According to the prevalent interpretation of the film, Valerie does indeed know, because what we see are the fantasies of a girl on the verge of womanhood. The Freudian/surrealist shtick is definitely there: we open and close on Valerie viewed from above asleep; very near the beginning we see drops of blood fall onto daisies under her feet, and so forth. So the hoydens on whom Valerie spies frolicking in the river, dropping fish into their décolleté, or sweetheart-cum-brother Orlík, or the bewildering array of parental avatars who alternate between bloodless ghouls, and buff young objects of desire, are all pretty much a function of Valerie’s particularly lurid family romance. But, while there is certainly a lot of voyeurism and projection going on, it would be a shame to simply explain the film in this, or in any other way. Why does a band of flagellants burst onto the square with a sudden fury, lash the water of the fountain, give chase to Orlík, then just as suddenly saunter off with their arms round each other, carousing merrily? Why does Father Gracián (Jan Klusák building on the range of camp creepiness already evidenced in The Party and the Guests) bear down on his doe-eyed prey, sashaying and ripping open his cassock to reveal a necklace of big pearly tropical seashells? One might as well ask why Christopher Lee looks the way he does as he leads the cortège/bacchanale that will end with Edward Woodward as chicken in a basket.
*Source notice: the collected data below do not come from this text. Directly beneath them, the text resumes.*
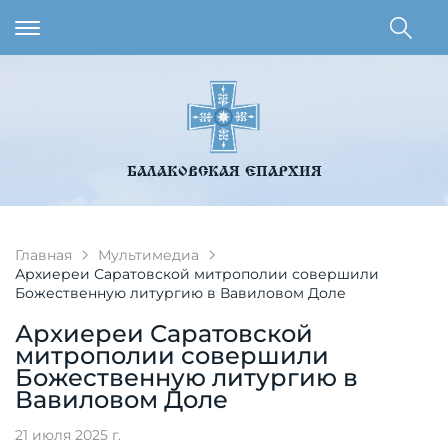
БАЛАКОВСКАЯ ЕПАРХИЯ
Главная
Мультимедиа
Архиереи Саратовской митрополии совершили
Божественную литургию в Вавиловом Доле
Архиереи Саратовской
митрополии совершили
Божественную литургию в
Вавиловом Доле
21 июля 2025 г.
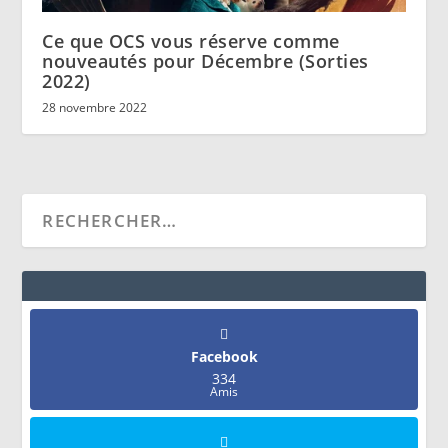
Ce que OCS vous réserve comme
nouveautés pour Décembre (Sorties
2022)
28 novembre 2022
Facebook
334
Amis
The film does, however, realise a world that is all its own by virtue of its intense vision of colour and texture. Father Gracián’s necklace, then, while not straightforwardly symbolic of anything, can be read against some of the film’s most insistent visual preoccupations. The shiny white shells against wiry black chest hair repeat, texturally, the glint of teeth between bearded yet rosy lips. Engorged (red) life palpitates next to (white) dead matter; and it is not always easy to say which is more beautiful, which more disquieting, or indeed which is which. Costume designer Helena Anýzová, who manages to pack at least three roles into one of only two outings as an actress (she also appears in The Cremator), pretty much runs the gamut. As Valerie’s Grandmother, she seems to have been run over by a giant paint-roller while her bone china-white house was being decorated. As ‘Elsa’, essentially a vampirically rehydrated Grandma, all rosy lips and lush red hair, she is a more alarmingly rapacious prospect. Yet, as Valerie’s long-lost mother, she radiates the same ruddy palette as Elsa. The family reunion scene has, at one and the same time, all the innocence of an old GDR television fairy tale adaptation, and all the disquiet of the phrase ‘a still unsplit pomegranate’ issuing from the sweeping black cape and white gloves of a vampire-priest haranguing a group of docile virgins from a beetling pulpit.
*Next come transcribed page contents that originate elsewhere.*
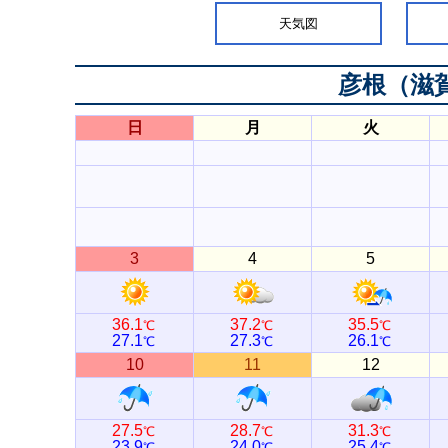
天気図
彦根（滋
日
月
火
3
4
5
36.1
37.2
35.5
℃
℃
℃
27.1
27.3
26.1
℃
℃
℃
10
11
12
27.5
28.7
31.3
℃
℃
℃
23.9
24.0
25.4
℃
℃
℃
In one of the film’s most strikingly composed shots, Valerie sits down to eat with Grandmother and Father Gracian at a table in a meadow above a lake. Her ‘innocent’ white, the matt emulsion of her guardian, and the greasepaint against black of the priest, all stand out weirdly against a magnificent backdrop composed of equal bands of lime and slate, pre-storm iridescent, as meadow and lake are captured in a dramatically flattened depth of field. The film revolves around this sort of intensity of tableau. Director Jires shows scant regard for notions of continuity of location, or normal rules of shot-reverse-shot. It would be impossible to map Valerie. Yet the persistent idiosyncracy of vision – saturated colours, dramatic angles and deep shots framed by intervening branches and cobwebs – fashion a little world that is fully realised within its own terms and will haunt many a viewer.

Stephen Thomson

One thought on “VALERIE AND HER WEEK OF WONDERS”

  1. Absolutely stunning visual masterpiece. I think Father gracian’s seashell necklace was to indicate he is not a true man of the cloth but involved in occult practices (which he was). Every scene I believe has a hidden thread which conects with the next. The flagellants were indicating there was something wrong with Valerie and Orlik being lovey dovey: later we learn they are brother and sister. Inspired film all round.